If he doesn’t want to invite anyone, he doesn’t have to. It sounds like your plan is to keep it low key and intimtate, and with 20 people that’s exactly what it will be.
I’m getting married at the courthouse in August with 14 guests, we’re taking them to dinner afterward. We’ll celebrate with our other friends and family the following day, I may even get two wedding dresses. You can do whatever you want, it’s your wedding! Get married, Tuesday, celebrate on the weekend, whatever works!
Post # 11
penny1403 : Ask him if its really that big of a deal to do it on the friday after your anniversary? April 5th? Its a friday and pretty close to a special date.
But if your guests are local, it probably isnt a huge deal to do it on a Tuesday – might be easier to reserve room at a restaurant.
And my Darling Husband never really gave me a list. I came up with a list of who i thought he would want there and kind of went off of that. When it got closer to actually sending out invites then i went over it with him and took off/added some people. but he was never going to sit there and write them all down lol
Post # 12
Well, first I’d pump the breaks on planning menus etc until you two are on the same page a bit more.
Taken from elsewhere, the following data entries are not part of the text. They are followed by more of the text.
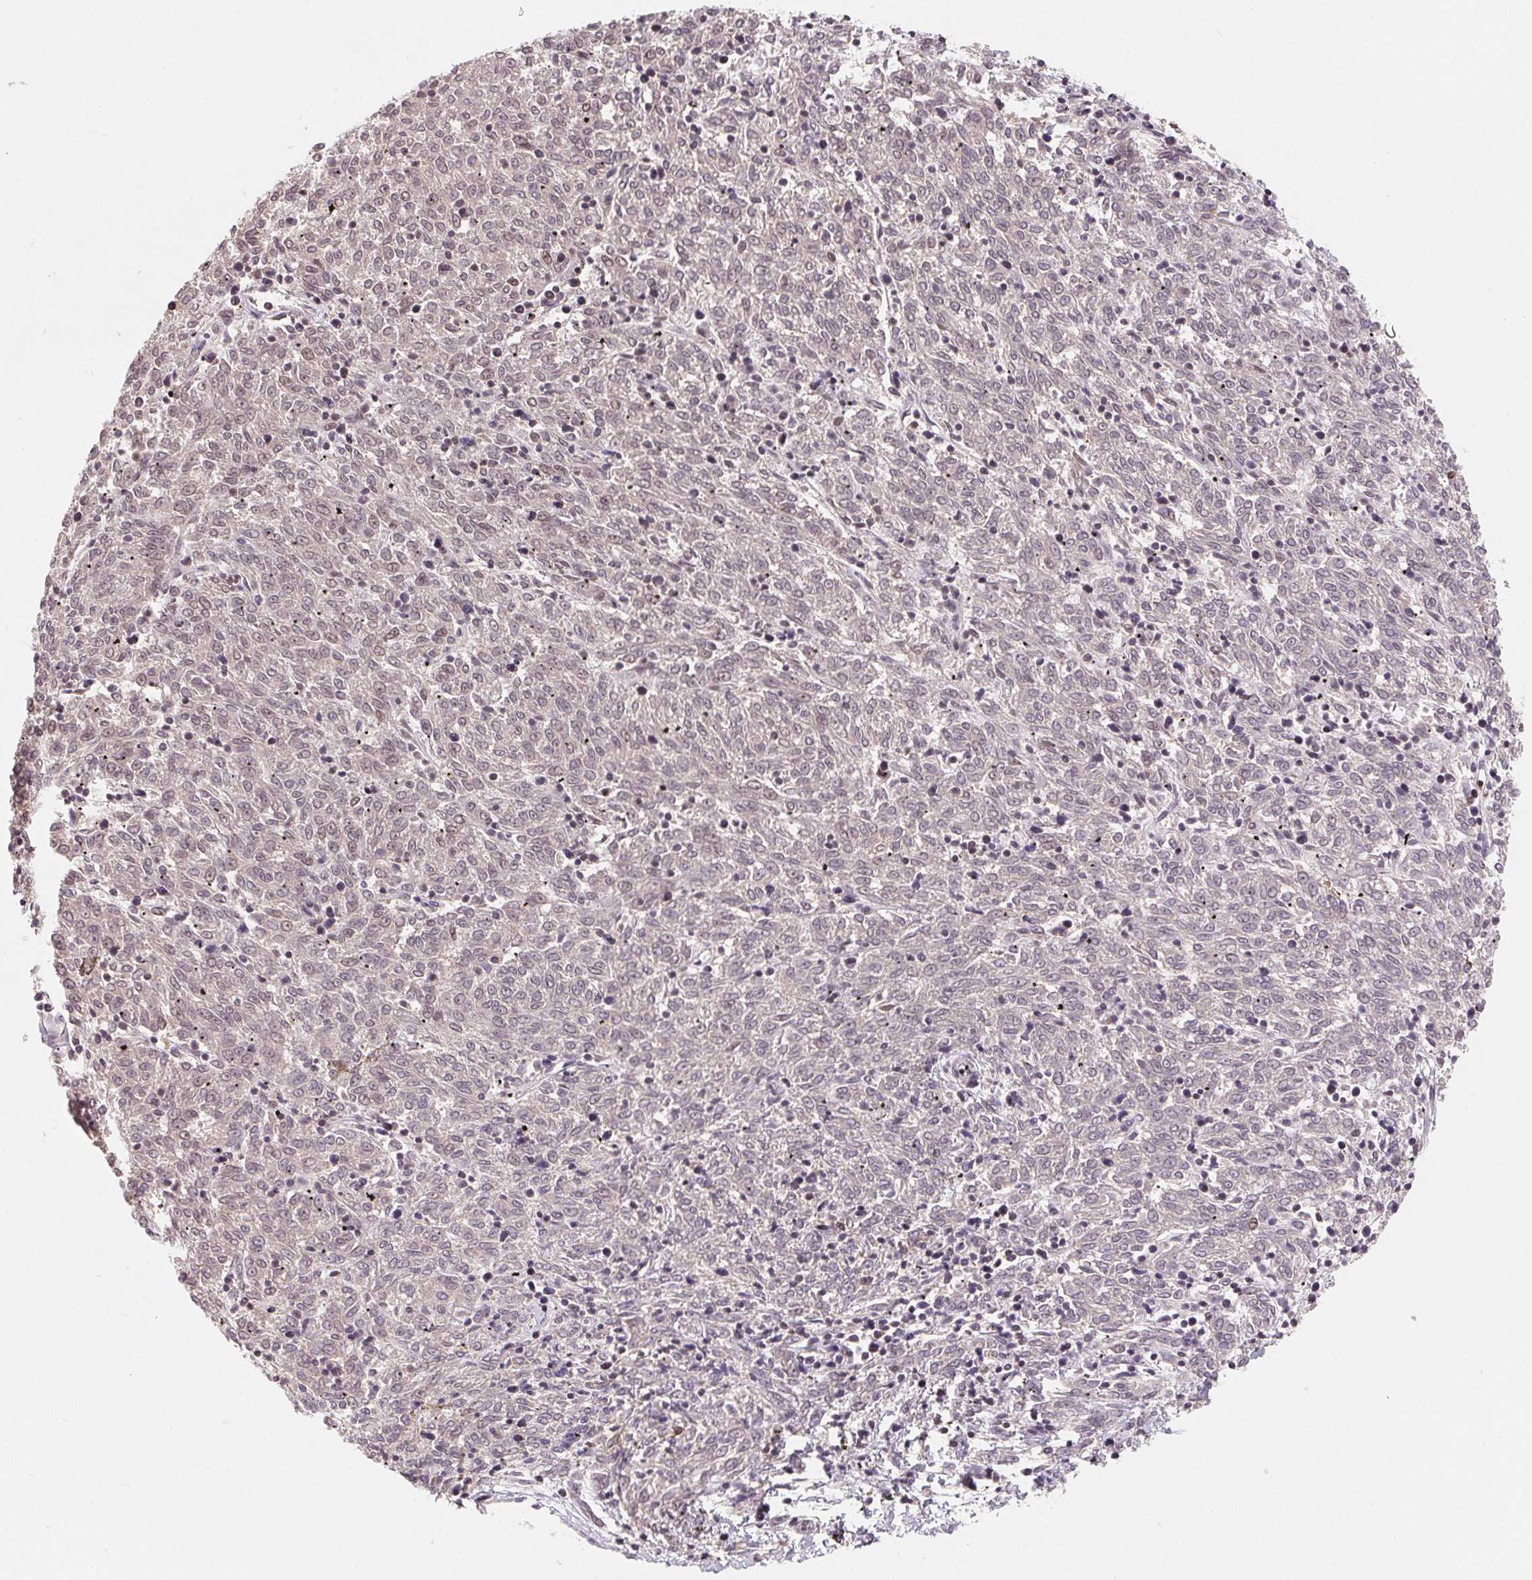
{"staining": {"intensity": "moderate", "quantity": "25%-75%", "location": "nuclear"}, "tissue": "melanoma", "cell_type": "Tumor cells", "image_type": "cancer", "snomed": [{"axis": "morphology", "description": "Malignant melanoma, NOS"}, {"axis": "topography", "description": "Skin"}], "caption": "Moderate nuclear protein staining is identified in about 25%-75% of tumor cells in malignant melanoma. The protein is stained brown, and the nuclei are stained in blue (DAB (3,3'-diaminobenzidine) IHC with brightfield microscopy, high magnification).", "gene": "HMGN3", "patient": {"sex": "female", "age": 72}}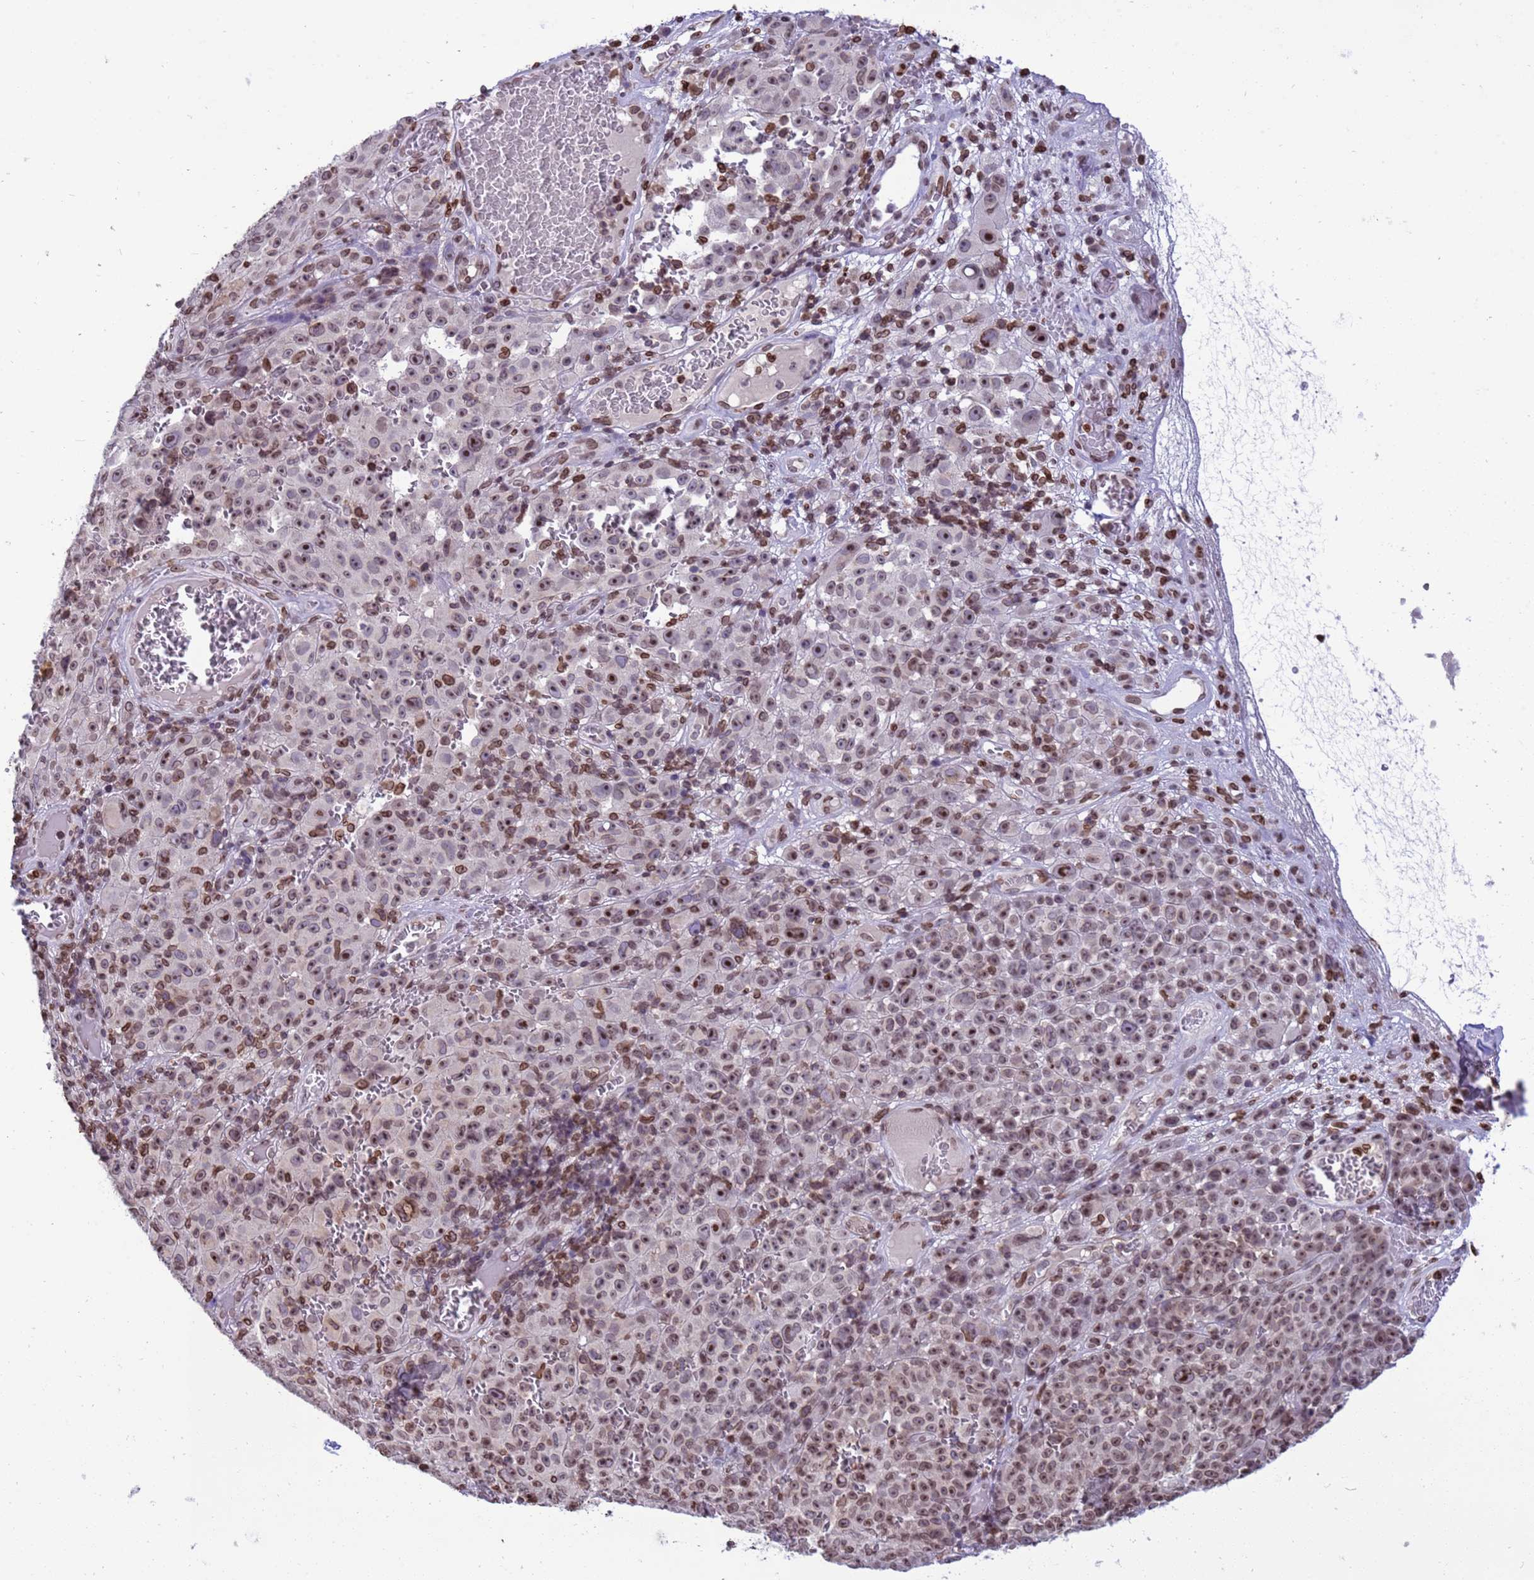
{"staining": {"intensity": "moderate", "quantity": ">75%", "location": "cytoplasmic/membranous,nuclear"}, "tissue": "melanoma", "cell_type": "Tumor cells", "image_type": "cancer", "snomed": [{"axis": "morphology", "description": "Malignant melanoma, NOS"}, {"axis": "topography", "description": "Skin"}], "caption": "Approximately >75% of tumor cells in melanoma reveal moderate cytoplasmic/membranous and nuclear protein staining as visualized by brown immunohistochemical staining.", "gene": "DHX37", "patient": {"sex": "female", "age": 82}}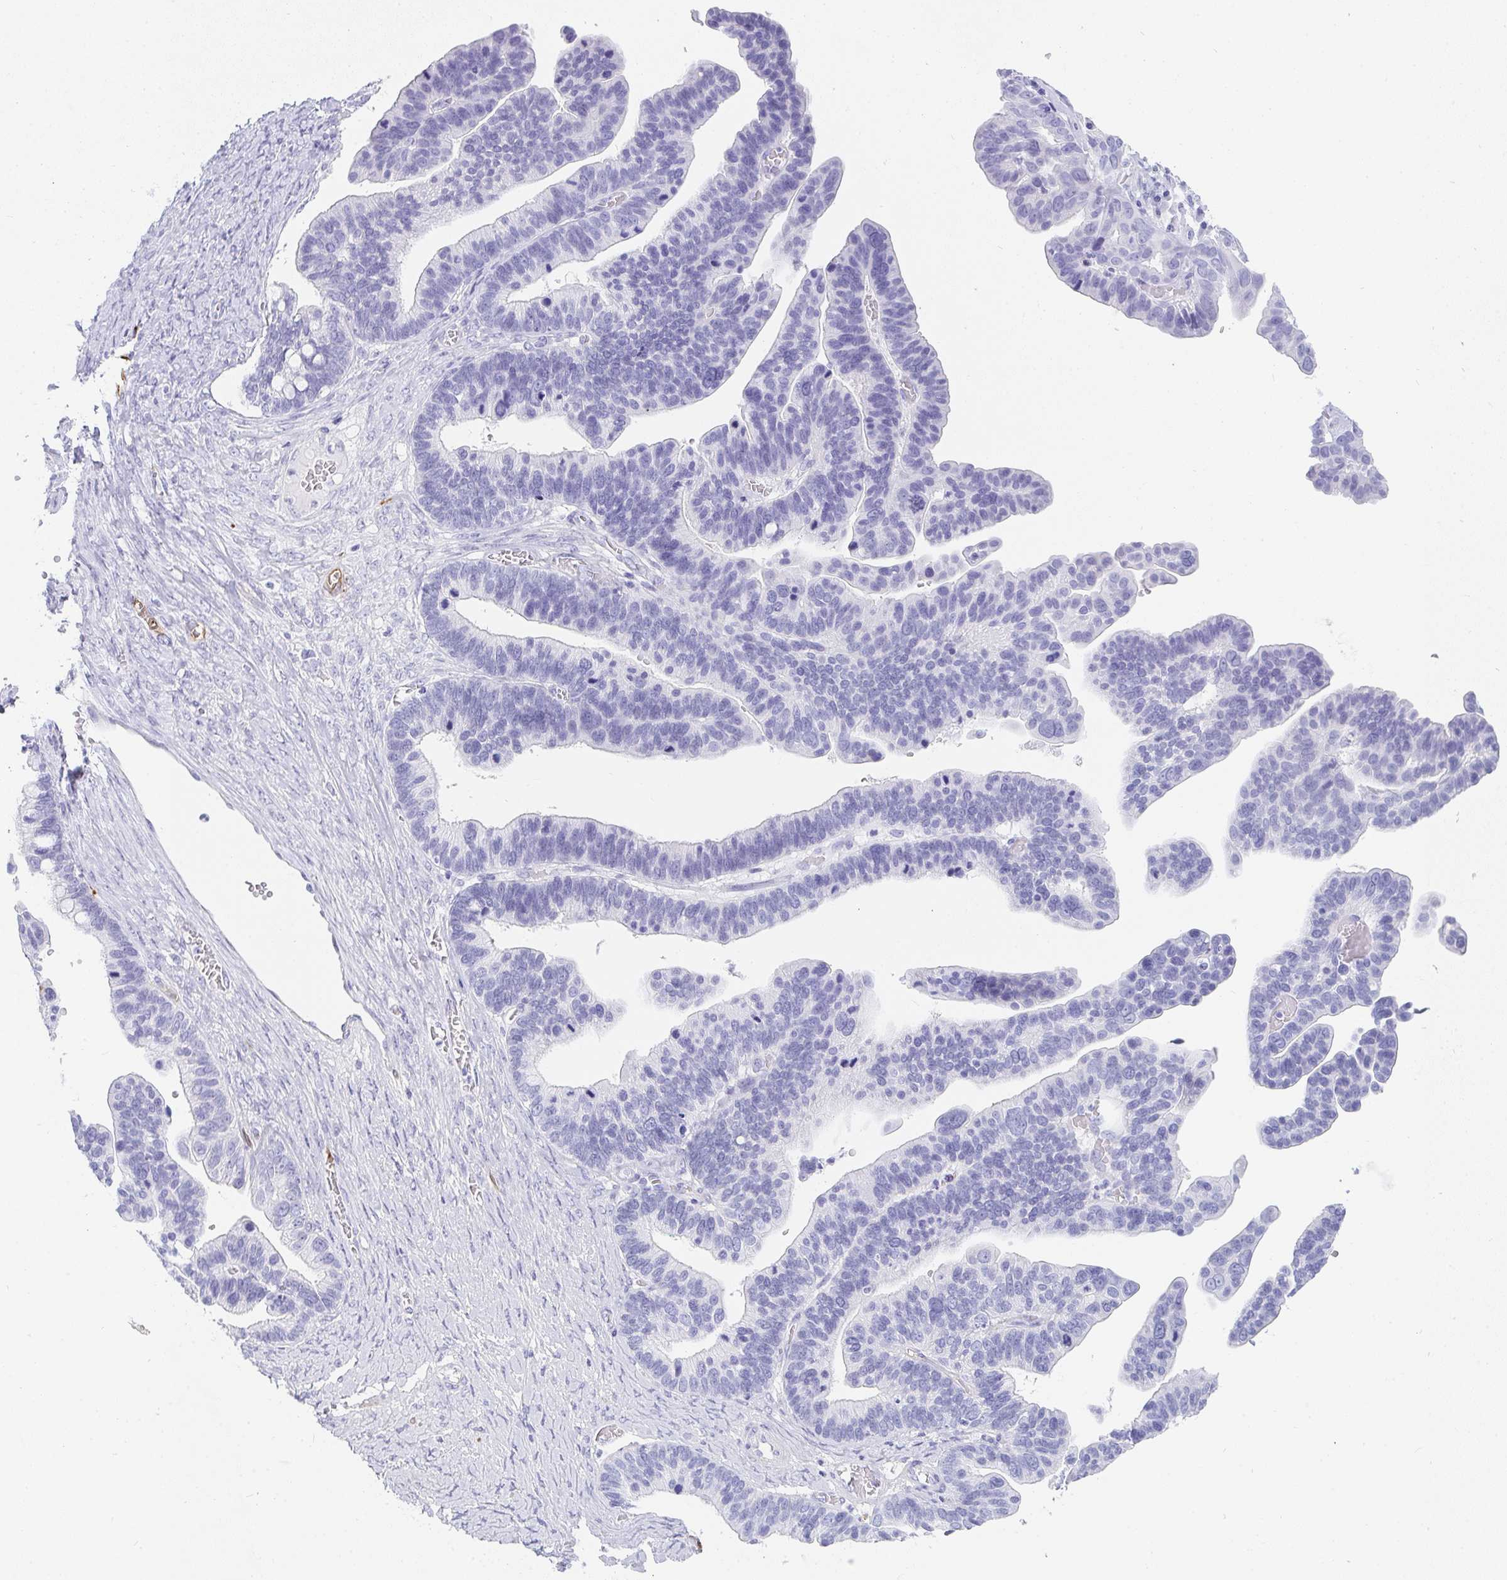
{"staining": {"intensity": "negative", "quantity": "none", "location": "none"}, "tissue": "ovarian cancer", "cell_type": "Tumor cells", "image_type": "cancer", "snomed": [{"axis": "morphology", "description": "Cystadenocarcinoma, serous, NOS"}, {"axis": "topography", "description": "Ovary"}], "caption": "An IHC histopathology image of serous cystadenocarcinoma (ovarian) is shown. There is no staining in tumor cells of serous cystadenocarcinoma (ovarian).", "gene": "PRND", "patient": {"sex": "female", "age": 56}}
You could marry at the court house on a Tuesday and celebrate with Family that weekend, I understand wanting to go from courthouse to resturuant in your dress, hair makeup etc, there is NOTHING wrong with putting that dress back on during the weekend! Most wedding dresses don’t get more than one use anyway, this would put you way ahead on that aspect!
Or if you are dead set on doing it all in one day, maybe a compromise would be in order?
Does he have any friends he’d like to invite in place of family, someone who might be important to him? Why does he not want to invite anyone?
Take baby steps. Maybe he is just overwhelmed.
Post # 13
How many people are travelling to your wedding? You say 20 in total, but if everyone is local or has flexible schedules, a tuesday evening isn’t that big of a deal. I certainly wouldn’t wait 3 years just to have it be on a friday!
Post # 14
L606 : I would just come up with a list but his family situation is different than mine. His family is not close at all. His mom will go months without even talking to him and she lives close. I think he last saw her 6 months ago.
Meanwhile I see my family all the time. Like multiple times a week. They would have no problem with a Tuesday evening. It was more of the few friends with kids I was concerned about.
Post # 15
arriaza415 : I am only doing it one day. I compromised with making it a cheap courthouse wedding. I do want certain things like flowers, table decorations, dinner, drinks and wedding cake.